▶ _What is asked_:
1. Using the Condor-G post below, decide whether each statement agrees with it: (a) the working trunk version's submit file sends jobs to ff-grid3.unl.edu/jobmanager-pbs; (b) the earlier diffs were correct; (c) both submit files set leave_in_queue to FALSE. Answer yes or no for each and quote the deciding words.
2. In the Condor-G post below, shorten the paragraph that begins "It is not yet clear to me" while keeping its main facts.

▶ _Selection_:
____
[Swift-devel] Problem with 0.92 sending jobs to OSG via Condor-G
Michael Wilde
wilde at mcs.anl.gov
Thu Jan 13 10:20:34 CST 2011
Allan, you are right!
So the code in provide-condor is an obsolete fossil?
My earlier diffs were wrong because I diffed trunk against 0.92, but the problem occurred in the merge of stable *to* trunk (obviously now ;)
The error I think is in rev 2989:
--- modules/provider-localscheduler/src/org/globus/cog/abstraction/impl/scheduler/condor/CondorExecutor.java (revision 2988)
+++ modules/provider-localscheduler/src/org/globus/cog/abstraction/impl/scheduler/condor/CondorExecutor.java (working copy)
The working trunk version generates this Condor submit file:
universe = grid
grid_resource = gt2 ff-grid3.unl.edu/jobmanager-pbs
stream_output = False
stream_error = False
Transfer_Executable = false
output = /home/wilde/.globus/scripts/Condor50896.submit.stdout
error = /home/wilde/.globus/scripts/Condor50896.submit.stderr
remote_initialdir = /panfs/panasas/CMS/data/engage/tmp/ff-grid3.unl.edu/catsn-20110113-1059-4xb6b31h
executable = /bin/bash
arguments = /panfs/panasas/CMS/data/engage/tmp/ff-grid3.unl.edu/catsn-20110113-1059-4xb6b31h/shared/_swiftwrap cat-fmk15f4k -jobdir f -scratch -e /bin/cat -out outdir/f.0001.out -err stderr.txt -i -d outdir -if data.txt -of outdir/f.0001.out -k -cdmfile -status file -a data.txt
notification = Never
leave_in_queue = TRUE
queue
while the failing 0.92 version generates this:
universe = grid
grid_resource = gt2 belhaven-1.renci.org/jobmanager-condor
stream_output = False
stream_error = False
Transfer_Executable = false
output = /home/wilde/.globus/scripts/Condor43688.submit.stdout
error = /home/wilde/.globus/scripts/Condor43688.submit.stderr
remote_initialdir = /nfs/osg-data/engage/tmp/belhaven-1.renci.org/catsn-20110113-1050-eskyjcb5
executable = /bin/bash
arguments = /nfs/osg-data/engage/tmp/belhaven-1.renci.org/catsn-20110113-1050-eskyjcb5/shared/_swiftwrap cat-kbmn4f4k -jobdir k -scrat
ch "" -e /bin/cat -out outdir/f.0001.out -err stderr.txt -i -d outdir -if data.txt -of outdir/f.0001.out -k "" -cdmfile "" -status fil
e -a data.txt
notification = Never
leave_in_queue = TRUE
queue
It is not yet clear to me if the older code is working because it *failed* to escape the quotes on the arguments line with \", or because it *omitted* the "". I need to look more closely to see if Im being fooled by the .submit file text I pasted above (ie if the \" is really there, or if "" is missing entirely).
____
▶ _Dataset rows_:

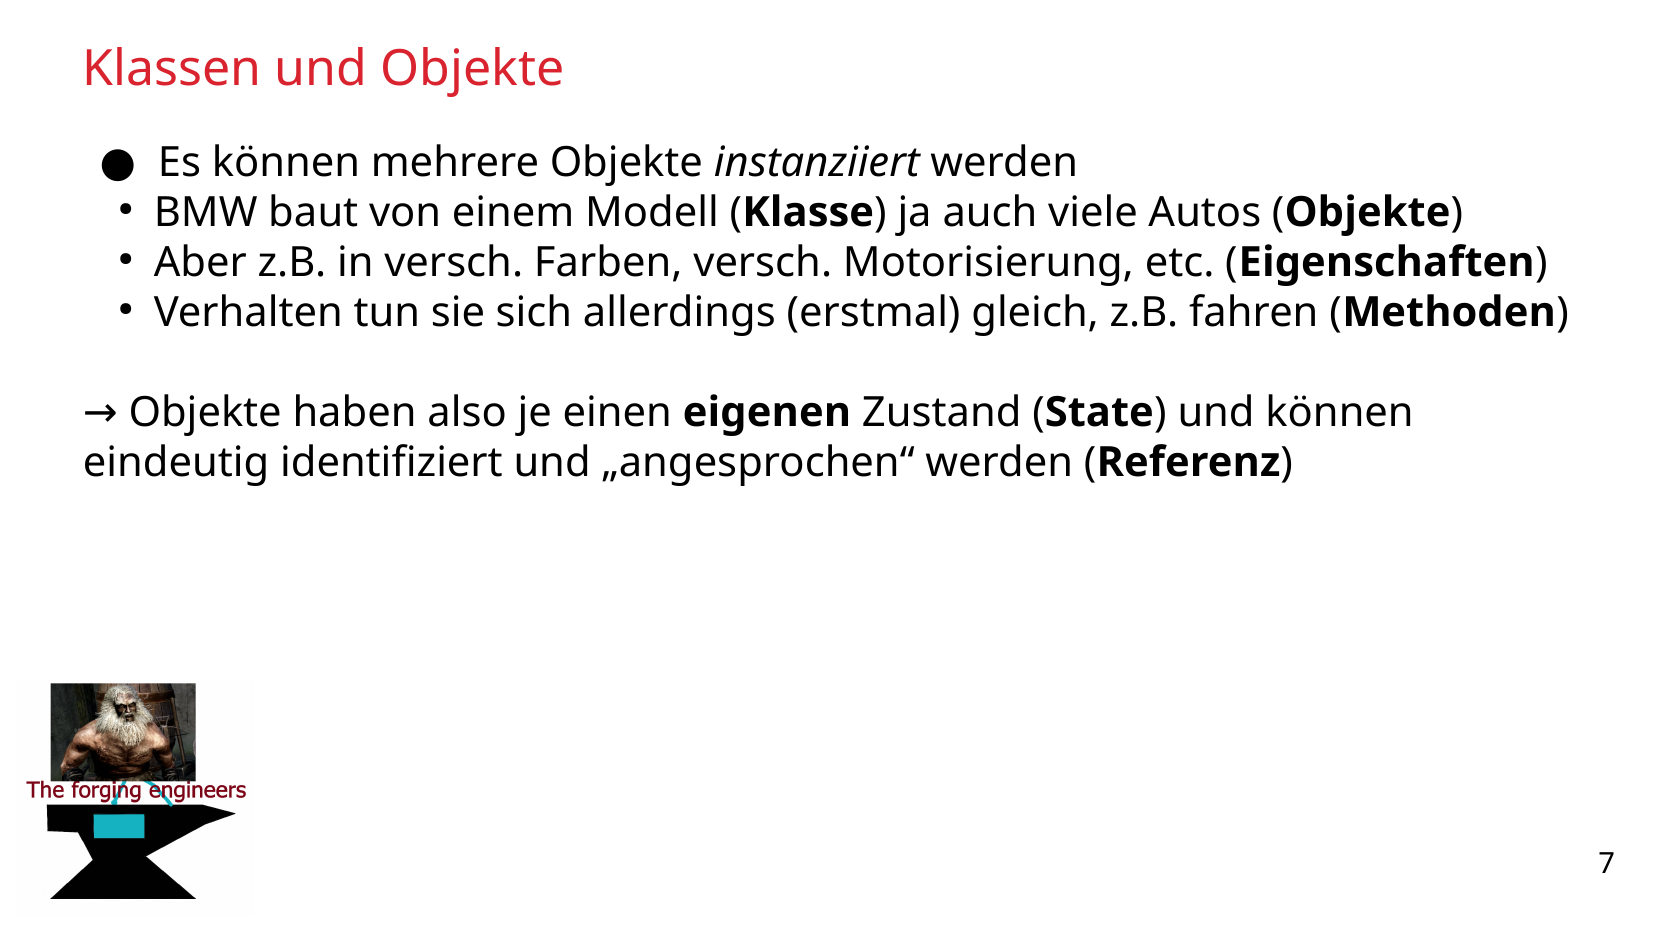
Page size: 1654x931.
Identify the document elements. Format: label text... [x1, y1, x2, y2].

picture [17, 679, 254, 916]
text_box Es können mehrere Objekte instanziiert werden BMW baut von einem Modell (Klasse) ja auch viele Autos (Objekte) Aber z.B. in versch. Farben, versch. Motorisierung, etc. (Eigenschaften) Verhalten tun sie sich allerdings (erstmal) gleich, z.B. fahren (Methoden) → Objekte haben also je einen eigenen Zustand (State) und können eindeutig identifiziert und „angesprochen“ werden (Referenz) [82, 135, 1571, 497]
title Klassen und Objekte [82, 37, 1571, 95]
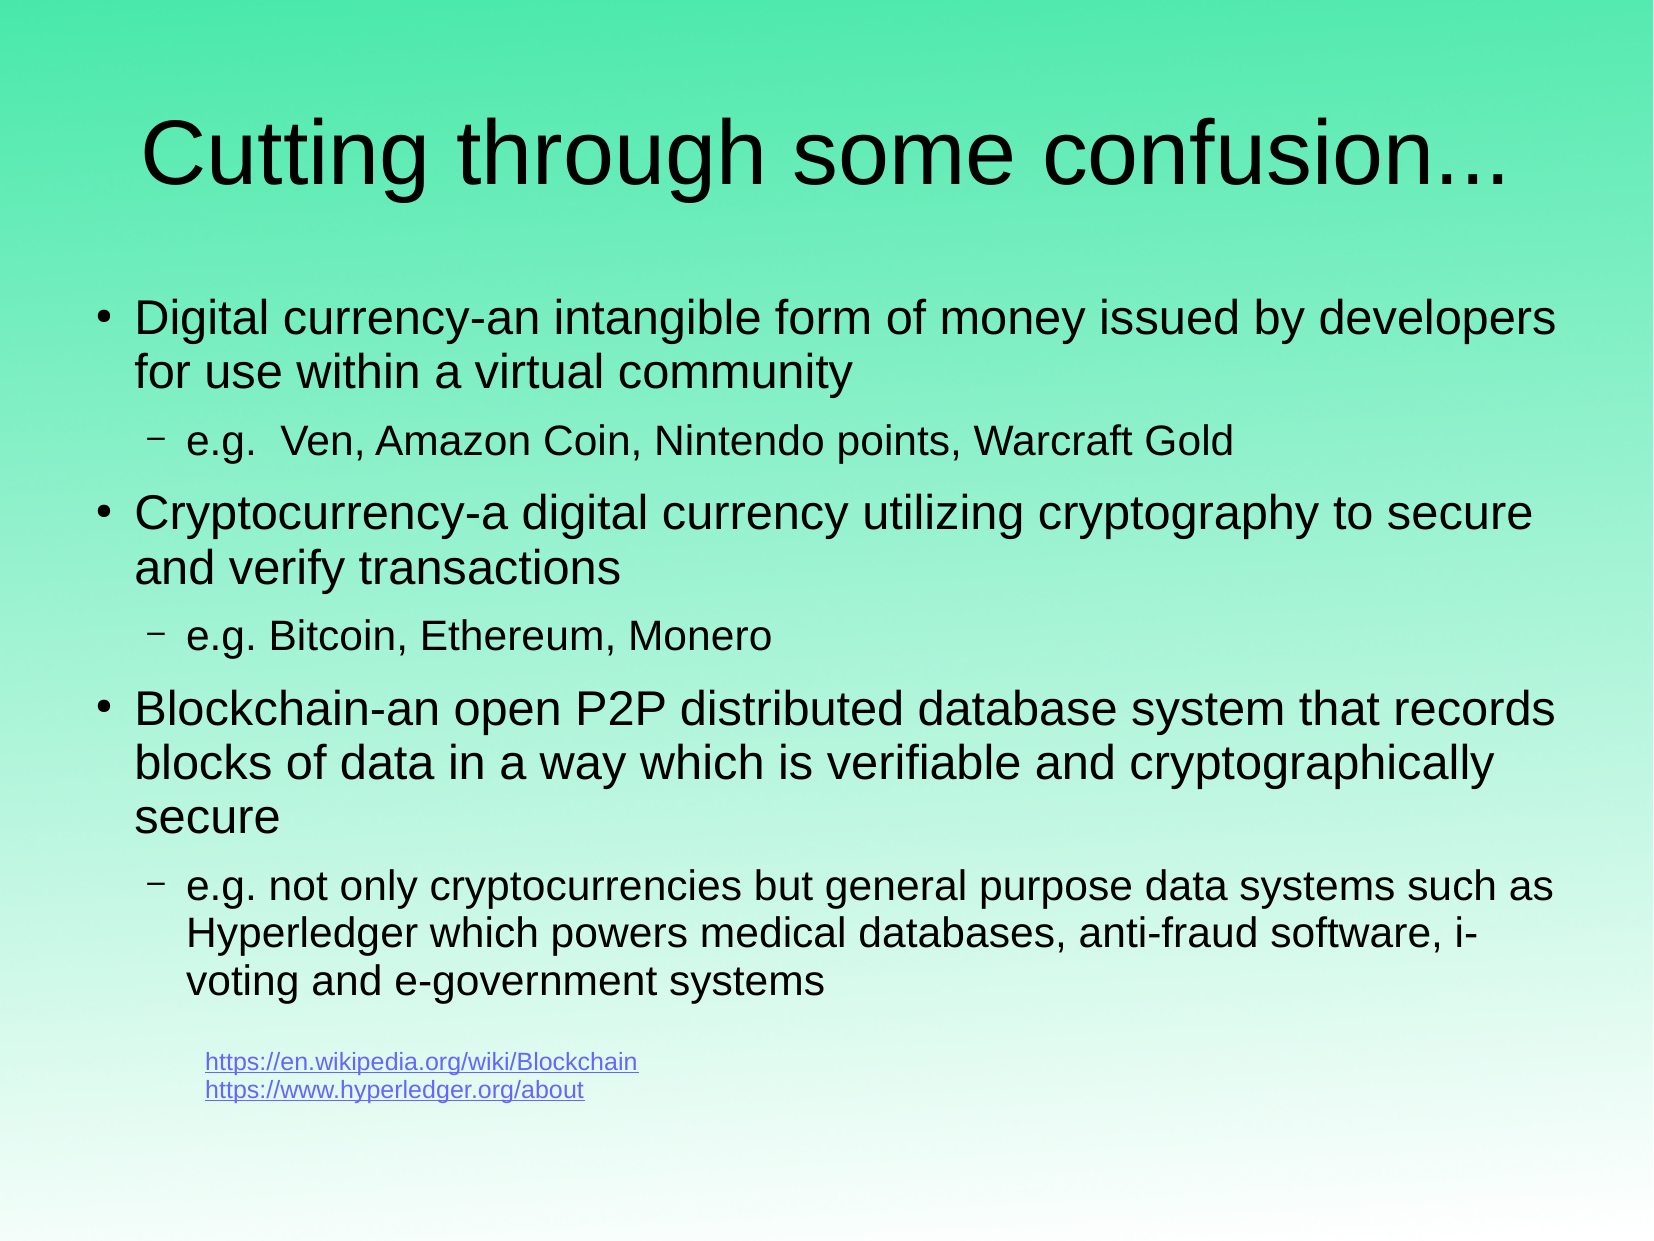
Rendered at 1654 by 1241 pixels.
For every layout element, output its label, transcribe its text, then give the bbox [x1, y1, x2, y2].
____
▶ _Responses_:
1.
(a) Yes: "grid_resource = gt2 ff-grid3.unl.edu/jobmanager-pbs"
(b) No: "My earlier diffs were wrong because I diffed trunk against 0.92"
(c) No: "leave_in_queue = TRUE"

2. The writer doesn't yet know whether the older code works because it failed to escape the quotes on the arguments line with \" or because it omitted the "". A closer look at the pasted .submit file text is needed to tell whether the \" is really there or the "" is missing entirely.